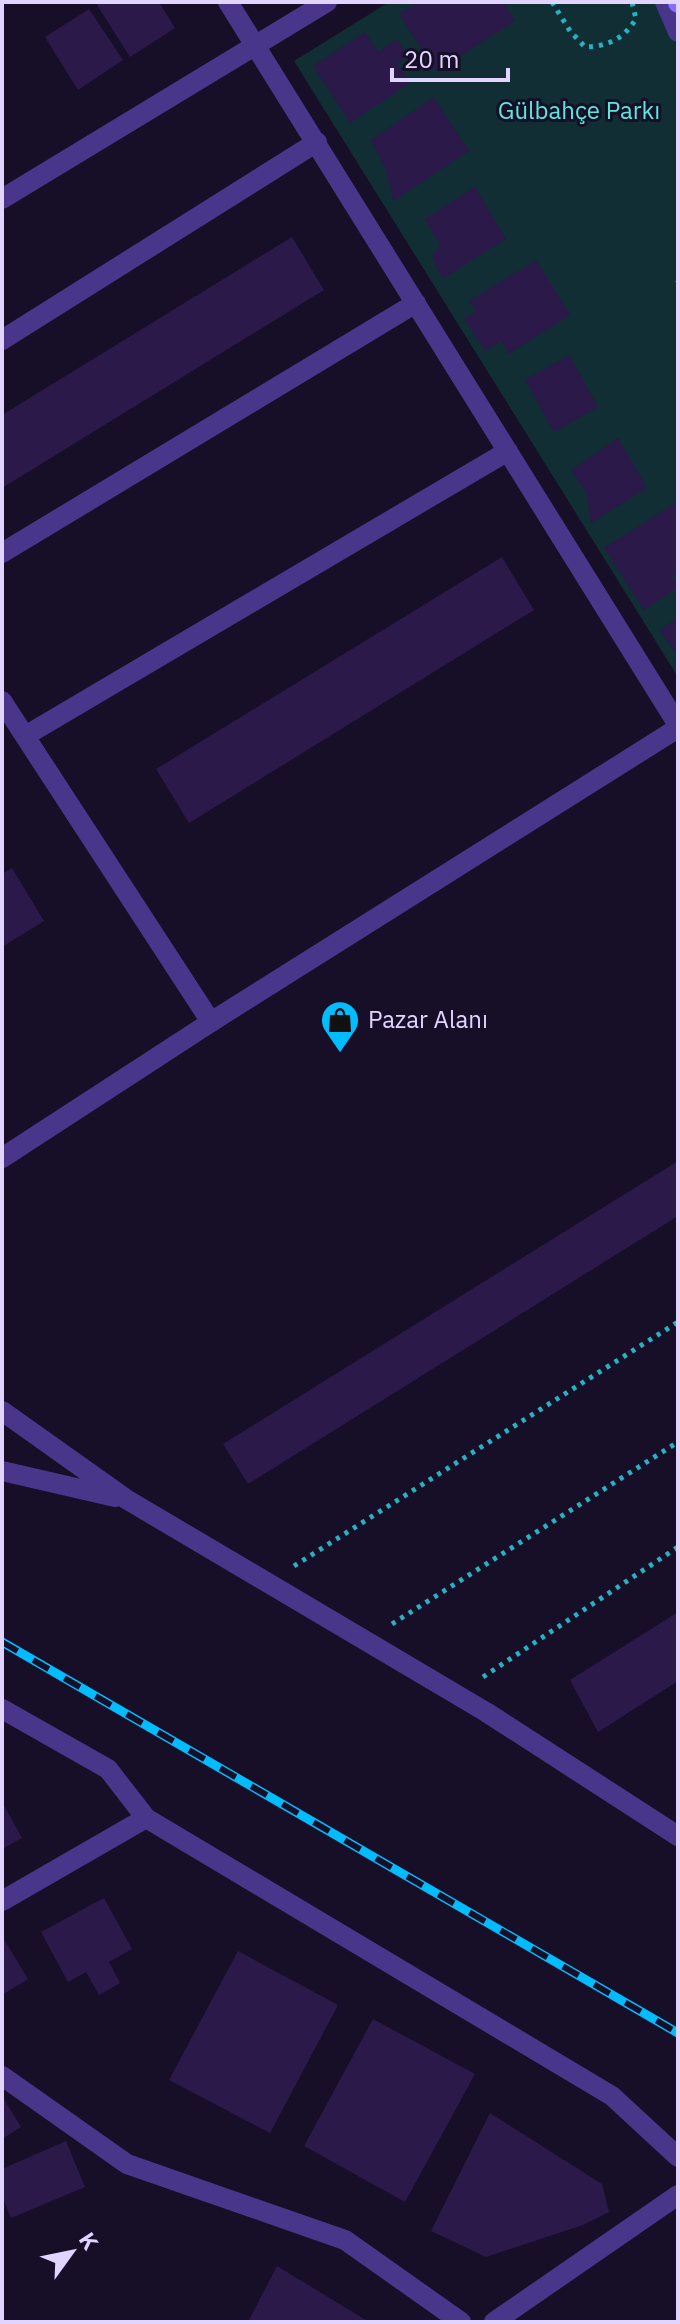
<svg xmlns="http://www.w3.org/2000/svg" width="680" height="2324" font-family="'IBM Plex Sans',sans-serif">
	<rect width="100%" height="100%" fill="#170e28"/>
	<path fill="#102e33" d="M389,2h269l20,46v629l-384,-616z"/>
	<path fill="#2b194a" d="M101,2h58l16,26 -45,29 -33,-52z
		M418,2h85l12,19 -79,51 -37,-58z
		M89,9l34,51 -45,30 -33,-53z
		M365,32l13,20 19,-13 11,18 -11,6 13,20 -60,40 -37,-57z
		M434,97l35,54 -76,50 -7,-31 -15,-30z
		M475,187l31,52 -64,40 -10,-23 8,-11 -15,-26z
		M292,237l32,53 -322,198v-73z
		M536,260l34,55 -61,39 -8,-13 -16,10 -21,-32 12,-8 -7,-10z
		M569,355l29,52 -44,25 -29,-52z
		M618,438l29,50 -56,35 -5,-31 -15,-22z
		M678,501v71l-7,4 7,11 -34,23 -40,-62z
		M502,557l32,53 -345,213 -33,-54z
		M678,617v40l-18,-27z
		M12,868l32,53 -42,26v-73z
		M678,1161v55l-430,268 -25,-40z
		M678,1612v69l-80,51 -28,-52z
		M2,1802l20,36 -20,11z
		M104,1898l28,51 -23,13 11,21 -21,12 -13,-23 -18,10 -27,-50z
		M2,1936l26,43 -26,16z
		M238,1951l100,54 -68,128 -101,-53z
		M373,2019l102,55 -70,128 -101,-56z
		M2,2096l19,31 -19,12z
		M490,2113l112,71 7,28 -26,13 -97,32 -55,-26z
		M66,2141l19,46 -74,31 -9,-22v-27z
		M277,2266l92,56h-121z"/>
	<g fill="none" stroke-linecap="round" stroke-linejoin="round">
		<path stroke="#27b1c1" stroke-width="5" stroke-dasharray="4 6" stroke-linecap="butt" d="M552,2l18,29 15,16c24,-1 38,-8 51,-28l-4,-17
			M678,281v1
			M294,1566l384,-244
			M392,1624l286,-182
			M483,1677l195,-130"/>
		<path stroke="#47368a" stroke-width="20" d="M2,340l315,-198
			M2,701l209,321"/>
		<path stroke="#47368a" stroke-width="20" d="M228,2l450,723
			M665,2l13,30
			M2,199l325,-197
			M2,553l414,-250
			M25,736l483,-285
			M2,1158l209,-136 467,-294
			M2,1411l124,88 360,213 192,124
			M2,1471l113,26
			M2,1709l106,60 38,49 466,278 66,61
			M2,1901l144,-83
			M2,2076l125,88 218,76 116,82
			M494,2322l184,-127"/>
		<path stroke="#886cff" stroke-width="20" d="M678,2v1"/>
		<defs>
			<path id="rail" d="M2,1642l676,391"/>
		</defs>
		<use href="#rail" stroke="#01bcff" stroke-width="9"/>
		<use href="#rail" stroke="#170e28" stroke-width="6" stroke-dasharray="18" stroke-linecap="butt"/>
	</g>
	<defs>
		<symbol id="shop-pin" viewBox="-11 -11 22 30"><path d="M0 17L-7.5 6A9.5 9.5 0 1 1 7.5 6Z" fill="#01bcff" stroke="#170e28"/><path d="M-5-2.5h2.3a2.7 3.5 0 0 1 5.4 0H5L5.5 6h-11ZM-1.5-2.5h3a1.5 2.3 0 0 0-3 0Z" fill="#111"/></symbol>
	</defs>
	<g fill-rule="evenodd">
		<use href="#shop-pin" x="318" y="998" width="44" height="60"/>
	</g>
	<g text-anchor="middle" stroke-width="6" stroke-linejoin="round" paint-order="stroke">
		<g font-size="24" fill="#58e8dc" stroke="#170e28">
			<text x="579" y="119">Gülbahçe Parkı</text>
		</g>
		<g font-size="24" fill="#e1d5ff" stroke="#170e28" text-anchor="start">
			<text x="368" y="1028">Pazar Alanı</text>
		</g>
	</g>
	<rect width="680" height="2324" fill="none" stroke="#e1d5ff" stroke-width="8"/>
	<g transform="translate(72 2252) rotate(57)" stroke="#170e28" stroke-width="6" paint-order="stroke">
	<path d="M0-6L14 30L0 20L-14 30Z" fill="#e1d5ff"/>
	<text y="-12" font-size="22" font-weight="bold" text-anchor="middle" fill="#e1d5ff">K</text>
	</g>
	<path d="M392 68v12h116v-12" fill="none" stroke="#e1d5ff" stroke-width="4"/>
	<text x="404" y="68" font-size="24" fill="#e1d5ff" stroke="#170e28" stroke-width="6" paint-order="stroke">20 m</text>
</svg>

-- -- --

Work task. The material should be duplicated word for word, with no images included.

Task result.
<svg xmlns="http://www.w3.org/2000/svg" width="680" height="2324" font-family="'IBM Plex Sans',sans-serif">
	<rect width="100%" height="100%" fill="#170e28"/>
	<path fill="#102e33" d="M389,2h269l20,46v629l-384,-616z"/>
	<path fill="#2b194a" d="M101,2h58l16,26 -45,29 -33,-52z
		M418,2h85l12,19 -79,51 -37,-58z
		M89,9l34,51 -45,30 -33,-53z
		M365,32l13,20 19,-13 11,18 -11,6 13,20 -60,40 -37,-57z
		M434,97l35,54 -76,50 -7,-31 -15,-30z
		M475,187l31,52 -64,40 -10,-23 8,-11 -15,-26z
		M292,237l32,53 -322,198v-73z
		M536,260l34,55 -61,39 -8,-13 -16,10 -21,-32 12,-8 -7,-10z
		M569,355l29,52 -44,25 -29,-52z
		M618,438l29,50 -56,35 -5,-31 -15,-22z
		M678,501v71l-7,4 7,11 -34,23 -40,-62z
		M502,557l32,53 -345,213 -33,-54z
		M678,617v40l-18,-27z
		M12,868l32,53 -42,26v-73z
		M678,1161v55l-430,268 -25,-40z
		M678,1612v69l-80,51 -28,-52z
		M2,1802l20,36 -20,11z
		M104,1898l28,51 -23,13 11,21 -21,12 -13,-23 -18,10 -27,-50z
		M2,1936l26,43 -26,16z
		M238,1951l100,54 -68,128 -101,-53z
		M373,2019l102,55 -70,128 -101,-56z
		M2,2096l19,31 -19,12z
		M490,2113l112,71 7,28 -26,13 -97,32 -55,-26z
		M66,2141l19,46 -74,31 -9,-22v-27z
		M277,2266l92,56h-121z"/>
	<g fill="none" stroke-linecap="round" stroke-linejoin="round">
		<path stroke="#27b1c1" stroke-width="5" stroke-dasharray="4 6" stroke-linecap="butt" d="M552,2l18,29 15,16c24,-1 38,-8 51,-28l-4,-17
			M678,281v1
			M294,1566l384,-244
			M392,1624l286,-182
			M483,1677l195,-130"/>
		<path stroke="#47368a" stroke-width="20" d="M2,340l315,-198
			M2,701l209,321"/>
		<path stroke="#47368a" stroke-width="20" d="M228,2l450,723
			M665,2l13,30
			M2,199l325,-197
			M2,553l414,-250
			M25,736l483,-285
			M2,1158l209,-136 467,-294
			M2,1411l124,88 360,213 192,124
			M2,1471l113,26
			M2,1709l106,60 38,49 466,278 66,61
			M2,1901l144,-83
			M2,2076l125,88 218,76 116,82
			M494,2322l184,-127"/>
		<path stroke="#886cff" stroke-width="20" d="M678,2v1"/>
		<defs>
			<path id="rail" d="M2,1642l676,391"/>
		</defs>
		<use href="#rail" stroke="#01bcff" stroke-width="9"/>
		<use href="#rail" stroke="#170e28" stroke-width="6" stroke-dasharray="18" stroke-linecap="butt"/>
	</g>
	<defs>
		<symbol id="shop-pin" viewBox="-11 -11 22 30"><path d="M0 17L-7.5 6A9.5 9.5 0 1 1 7.5 6Z" fill="#01bcff" stroke="#170e28"/><path d="M-5-2.5h2.3a2.7 3.5 0 0 1 5.4 0H5L5.5 6h-11ZM-1.5-2.5h3a1.5 2.3 0 0 0-3 0Z" fill="#111"/></symbol>
	</defs>
	<g fill-rule="evenodd">
		<use href="#shop-pin" x="318" y="998" width="44" height="60"/>
	</g>
	<g text-anchor="middle" stroke-width="6" stroke-linejoin="round" paint-order="stroke">
		<g font-size="24" fill="#58e8dc" stroke="#170e28">
			<text x="579" y="119">Gülbahçe Parkı</text>
		</g>
		<g font-size="24" fill="#e1d5ff" stroke="#170e28" text-anchor="start">
			<text x="368" y="1028">Pazar Alanı</text>
		</g>
	</g>
	<rect width="680" height="2324" fill="none" stroke="#e1d5ff" stroke-width="8"/>
	<g transform="translate(72 2252) rotate(57)" stroke="#170e28" stroke-width="6" paint-order="stroke">
	<path d="M0-6L14 30L0 20L-14 30Z" fill="#e1d5ff"/>
	<text y="-12" font-size="22" font-weight="bold" text-anchor="middle" fill="#e1d5ff">K</text>
	</g>
	<path d="M392 68v12h116v-12" fill="none" stroke="#e1d5ff" stroke-width="4"/>
	<text x="404" y="68" font-size="24" fill="#e1d5ff" stroke="#170e28" stroke-width="6" paint-order="stroke">20 m</text>
</svg>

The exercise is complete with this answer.